SCMP Friday, June 1, 2001
Traditionally, Chinese aspire to receive as much formal education as possible. With the expansion of higher education in recent years, more and more young people no longer consider passing O-levels as the end of their schooling. Rather, most strive to attempt A-levels, with a view to enrolling in university and getting a degree.
Only if they fail to enrol in degree programmes will they reluctantly accept places on associate degree courses that lead to the award of higher or professional diplomas. Even then, many diploma holders will try to upgrade their qualifications to degrees.
Thus, a problem with the Government's plan to expand associate degree programmes is that many of these graduates may still want to get "full" degrees.

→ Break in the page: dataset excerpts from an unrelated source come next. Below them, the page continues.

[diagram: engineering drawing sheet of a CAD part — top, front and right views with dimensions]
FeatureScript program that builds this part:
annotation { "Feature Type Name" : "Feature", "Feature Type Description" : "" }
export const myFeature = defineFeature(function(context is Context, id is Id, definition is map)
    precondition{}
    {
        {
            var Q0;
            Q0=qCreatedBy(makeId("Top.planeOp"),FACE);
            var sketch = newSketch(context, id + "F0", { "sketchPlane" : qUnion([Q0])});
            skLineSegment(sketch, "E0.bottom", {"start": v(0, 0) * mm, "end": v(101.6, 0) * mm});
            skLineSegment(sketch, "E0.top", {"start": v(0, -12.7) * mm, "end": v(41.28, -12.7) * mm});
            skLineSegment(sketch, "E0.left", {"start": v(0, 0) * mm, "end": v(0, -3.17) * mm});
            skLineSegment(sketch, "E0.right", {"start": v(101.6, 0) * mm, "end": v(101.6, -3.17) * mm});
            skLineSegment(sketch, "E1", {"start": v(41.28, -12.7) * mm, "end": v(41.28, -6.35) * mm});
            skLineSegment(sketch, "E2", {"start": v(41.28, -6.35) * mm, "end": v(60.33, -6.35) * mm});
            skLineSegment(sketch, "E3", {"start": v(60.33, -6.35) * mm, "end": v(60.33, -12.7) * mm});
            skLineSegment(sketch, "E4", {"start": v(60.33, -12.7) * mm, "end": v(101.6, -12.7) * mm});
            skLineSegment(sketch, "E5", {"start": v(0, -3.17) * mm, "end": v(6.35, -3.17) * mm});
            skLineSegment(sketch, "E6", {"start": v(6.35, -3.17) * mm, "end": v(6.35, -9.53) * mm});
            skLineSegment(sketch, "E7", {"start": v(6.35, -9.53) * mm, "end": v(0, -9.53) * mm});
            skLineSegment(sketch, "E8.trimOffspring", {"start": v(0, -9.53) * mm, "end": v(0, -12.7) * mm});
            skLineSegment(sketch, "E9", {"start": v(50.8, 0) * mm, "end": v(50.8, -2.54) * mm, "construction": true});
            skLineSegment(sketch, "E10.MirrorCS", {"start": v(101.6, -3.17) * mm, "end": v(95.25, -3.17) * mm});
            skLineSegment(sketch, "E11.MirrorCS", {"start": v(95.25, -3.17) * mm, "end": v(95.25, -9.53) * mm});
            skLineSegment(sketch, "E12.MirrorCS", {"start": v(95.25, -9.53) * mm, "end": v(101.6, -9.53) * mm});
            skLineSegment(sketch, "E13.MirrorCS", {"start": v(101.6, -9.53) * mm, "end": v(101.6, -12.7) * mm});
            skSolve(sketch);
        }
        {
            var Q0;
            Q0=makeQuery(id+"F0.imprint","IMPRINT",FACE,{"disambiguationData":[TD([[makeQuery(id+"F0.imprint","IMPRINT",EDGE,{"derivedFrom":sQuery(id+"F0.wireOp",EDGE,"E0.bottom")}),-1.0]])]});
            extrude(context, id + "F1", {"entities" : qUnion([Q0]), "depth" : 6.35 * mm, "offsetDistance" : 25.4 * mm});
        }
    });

They may also demand a system similar to that of community college graduates in the United States who are typically then allowed to take only two years instead of four to get a university degree.
Secretary for Education and Manpower Fanny Law Fan Chiu-fun was mindful of the needs when she said degree programmes might have to be increased.
That is not to say the Government is wrong to expand associate degree programmes now. There is no point increasing the number of degree courses when many university students have difficulties coping with their studies and many employers complain the graduates are not good enough.
But it needs to be realised that associate degrees are not yet widely recognised as final qualifications. For that to change, the Government would need to take the lead in extending recognition of associate degrees as entry qualifications for more posts in the civil service.
The Government is inviting local and overseas bodies to start associate degree programmes in the SAR. It also plans to provide loans to students who want to pursue such courses overseas.
Whether students take the local or foreign route, the critical issue is quality. There are many institutes prepared to confer degrees providing a student pays the fees, regardless of the quality of the work.
Rigorous quality assessment of educational awards, both local and foreign, is therefore essential. It would be a shame if Hong Kong continued to produce, or accept, more graduates who are unworthy of their qualifications.